_Data to use_

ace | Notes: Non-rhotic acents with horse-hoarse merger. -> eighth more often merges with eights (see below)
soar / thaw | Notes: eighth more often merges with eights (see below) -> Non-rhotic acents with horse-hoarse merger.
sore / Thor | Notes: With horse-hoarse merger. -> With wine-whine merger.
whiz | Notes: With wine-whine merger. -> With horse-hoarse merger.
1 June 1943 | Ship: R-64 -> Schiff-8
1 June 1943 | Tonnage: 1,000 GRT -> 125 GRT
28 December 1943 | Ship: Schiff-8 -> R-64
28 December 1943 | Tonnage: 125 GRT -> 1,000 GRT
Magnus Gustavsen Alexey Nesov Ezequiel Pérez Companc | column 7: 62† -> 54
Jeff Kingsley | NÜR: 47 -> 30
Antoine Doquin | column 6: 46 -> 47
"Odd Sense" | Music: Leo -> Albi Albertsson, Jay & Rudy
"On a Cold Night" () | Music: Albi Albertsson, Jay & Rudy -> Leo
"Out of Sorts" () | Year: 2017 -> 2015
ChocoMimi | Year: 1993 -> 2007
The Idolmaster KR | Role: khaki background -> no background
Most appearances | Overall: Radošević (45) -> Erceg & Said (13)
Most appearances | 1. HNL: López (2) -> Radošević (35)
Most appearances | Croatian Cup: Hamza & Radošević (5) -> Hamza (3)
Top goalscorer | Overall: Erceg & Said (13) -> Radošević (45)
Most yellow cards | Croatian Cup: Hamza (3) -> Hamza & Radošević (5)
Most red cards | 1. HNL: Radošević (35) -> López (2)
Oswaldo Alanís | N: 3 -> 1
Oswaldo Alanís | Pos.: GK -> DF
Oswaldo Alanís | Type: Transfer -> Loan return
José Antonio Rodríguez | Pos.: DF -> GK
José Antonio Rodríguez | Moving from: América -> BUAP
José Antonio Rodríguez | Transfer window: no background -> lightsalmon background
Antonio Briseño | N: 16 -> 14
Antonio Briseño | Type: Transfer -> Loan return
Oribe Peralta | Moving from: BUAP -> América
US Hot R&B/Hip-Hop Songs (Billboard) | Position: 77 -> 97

_Task to carry out_
Quote the listing above word for word, from its first line through the line containing "Most appearances | 1.", including both of those lines.

_Exercise result_
ace | Notes: Non-rhotic acents with horse-hoarse merger. -> eighth more often merges with eights (see below)
soar / thaw | Notes: eighth more often merges with eights (see below) -> Non-rhotic acents with horse-hoarse merger.
sore / Thor | Notes: With horse-hoarse merger. -> With wine-whine merger.
whiz | Notes: With wine-whine merger. -> With horse-hoarse merger.
1 June 1943 | Ship: R-64 -> Schiff-8
1 June 1943 | Tonnage: 1,000 GRT -> 125 GRT
28 December 1943 | Ship: Schiff-8 -> R-64
28 December 1943 | Tonnage: 125 GRT -> 1,000 GRT
Magnus Gustavsen Alexey Nesov Ezequiel Pérez Companc | column 7: 62† -> 54
Jeff Kingsley | NÜR: 47 -> 30
Antoine Doquin | column 6: 46 -> 47
"Odd Sense" | Music: Leo -> Albi Albertsson, Jay & Rudy
"On a Cold Night" () | Music: Albi Albertsson, Jay & Rudy -> Leo
"Out of Sorts" () | Year: 2017 -> 2015
ChocoMimi | Year: 1993 -> 2007
The Idolmaster KR | Role: khaki background -> no background
Most appearances | Overall: Radošević (45) -> Erceg & Said (13)
Most appearances | 1. HNL: López (2) -> Radošević (35)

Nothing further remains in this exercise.